PEG: Growth-Adjusted Valuation
P/E on its own penalizes high-growth companies, since fast-growing earnings make today's P/E look inflated relative to where earnings are headed. PEG ratio divides P/E by expected earnings growth rate, which gives a rougher but more growth-aware read on whether a stock's valuation matches its growth narrative. A PEG near or below 1 is the traditional rule-of-thumb threshold for "reasonably priced relative to growth," though it's a heuristic, not a hard rule.
Momentum: Has Sentiment Been Improving or Fading?

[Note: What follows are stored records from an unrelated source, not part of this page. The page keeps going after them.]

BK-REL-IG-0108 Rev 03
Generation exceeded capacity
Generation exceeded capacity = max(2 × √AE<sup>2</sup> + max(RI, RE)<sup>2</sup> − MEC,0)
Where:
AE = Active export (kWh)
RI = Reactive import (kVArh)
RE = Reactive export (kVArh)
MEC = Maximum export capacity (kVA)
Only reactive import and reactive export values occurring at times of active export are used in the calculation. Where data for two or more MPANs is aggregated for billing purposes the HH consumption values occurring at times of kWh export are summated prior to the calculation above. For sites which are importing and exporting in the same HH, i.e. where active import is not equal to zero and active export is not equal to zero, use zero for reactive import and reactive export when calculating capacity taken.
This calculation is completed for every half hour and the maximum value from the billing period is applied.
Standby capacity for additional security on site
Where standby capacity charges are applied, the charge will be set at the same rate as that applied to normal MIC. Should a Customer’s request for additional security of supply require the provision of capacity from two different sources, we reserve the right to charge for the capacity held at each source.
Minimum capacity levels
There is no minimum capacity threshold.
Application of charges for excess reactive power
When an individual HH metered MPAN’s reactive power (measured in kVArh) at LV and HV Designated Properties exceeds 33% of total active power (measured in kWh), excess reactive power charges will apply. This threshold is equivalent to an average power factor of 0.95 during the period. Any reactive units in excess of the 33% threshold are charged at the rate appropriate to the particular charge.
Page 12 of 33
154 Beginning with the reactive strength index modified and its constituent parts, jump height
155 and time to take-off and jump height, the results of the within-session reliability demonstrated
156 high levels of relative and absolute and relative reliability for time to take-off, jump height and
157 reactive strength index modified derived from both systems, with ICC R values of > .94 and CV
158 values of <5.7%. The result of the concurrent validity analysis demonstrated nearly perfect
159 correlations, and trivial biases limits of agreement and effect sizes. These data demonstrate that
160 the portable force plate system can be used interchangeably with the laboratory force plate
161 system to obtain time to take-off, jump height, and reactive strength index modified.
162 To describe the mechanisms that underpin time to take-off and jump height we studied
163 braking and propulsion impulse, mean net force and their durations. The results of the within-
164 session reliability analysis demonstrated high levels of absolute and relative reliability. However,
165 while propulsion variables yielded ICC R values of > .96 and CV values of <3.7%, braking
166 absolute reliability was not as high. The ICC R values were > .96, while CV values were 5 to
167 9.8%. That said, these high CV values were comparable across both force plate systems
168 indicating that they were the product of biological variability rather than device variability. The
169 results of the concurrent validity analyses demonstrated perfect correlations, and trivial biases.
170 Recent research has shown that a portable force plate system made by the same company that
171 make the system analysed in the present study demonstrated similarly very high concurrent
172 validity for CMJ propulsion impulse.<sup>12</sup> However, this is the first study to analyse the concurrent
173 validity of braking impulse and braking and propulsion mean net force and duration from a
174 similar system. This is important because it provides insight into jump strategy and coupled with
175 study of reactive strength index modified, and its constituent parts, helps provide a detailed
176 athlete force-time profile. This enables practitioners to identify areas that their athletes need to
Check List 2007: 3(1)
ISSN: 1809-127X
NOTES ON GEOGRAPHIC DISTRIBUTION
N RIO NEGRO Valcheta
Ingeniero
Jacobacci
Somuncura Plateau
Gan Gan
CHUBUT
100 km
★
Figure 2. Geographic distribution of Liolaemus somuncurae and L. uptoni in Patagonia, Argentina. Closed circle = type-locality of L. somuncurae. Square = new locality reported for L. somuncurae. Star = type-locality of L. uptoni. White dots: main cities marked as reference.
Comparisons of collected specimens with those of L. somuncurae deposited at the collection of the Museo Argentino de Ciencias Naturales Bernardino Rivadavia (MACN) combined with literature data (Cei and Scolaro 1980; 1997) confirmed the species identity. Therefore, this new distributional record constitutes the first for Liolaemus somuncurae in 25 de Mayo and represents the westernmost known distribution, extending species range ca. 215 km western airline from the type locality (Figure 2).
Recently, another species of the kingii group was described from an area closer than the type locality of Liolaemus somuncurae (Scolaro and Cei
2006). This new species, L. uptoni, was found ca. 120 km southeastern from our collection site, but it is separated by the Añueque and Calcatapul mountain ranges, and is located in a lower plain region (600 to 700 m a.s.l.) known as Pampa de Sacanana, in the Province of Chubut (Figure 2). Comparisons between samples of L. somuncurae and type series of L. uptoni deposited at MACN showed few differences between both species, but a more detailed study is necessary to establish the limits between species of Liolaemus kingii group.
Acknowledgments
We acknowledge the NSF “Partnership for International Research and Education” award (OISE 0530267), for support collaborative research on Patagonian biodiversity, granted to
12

Momentum, as we track it, looks at how analyst ratings and price targets for a stock have changed over time, not the stock's price chart. A stock with high upside and improving analyst sentiment is a different setup than one with similar upside where targets have been quietly drifting down for months even as the stock price falls faster. We're still in the early stages of accumulating enough historical snapshots for this to be fully reliable. The feature improves as more data builds up, so treat early momentum reads as directional rather than definitive.
How to Combine Them
A reasonable starting screen: sort by upside, then apply a market cap filter to avoid micro-cap noise (covered in our ranking methodology post), then add a PEG ceiling filter to gather a list of stocks with the ideal fundamentals (Note: nano and micro-cap stocks aren't necessarily bad investments, but they're often too risky for the average investor). None of these filters are meant to be used individually. They're most useful as a way to ask, "Does this upside number hold up once I account for valuation and trend?"
Where to Find These Filters
All three filters are available on the main rankings page alongside the sector and analyst-count filters. Pro subscribers can combine all filters simultaneously and save filtered views; free users can apply one filter at a time to the visible top 10.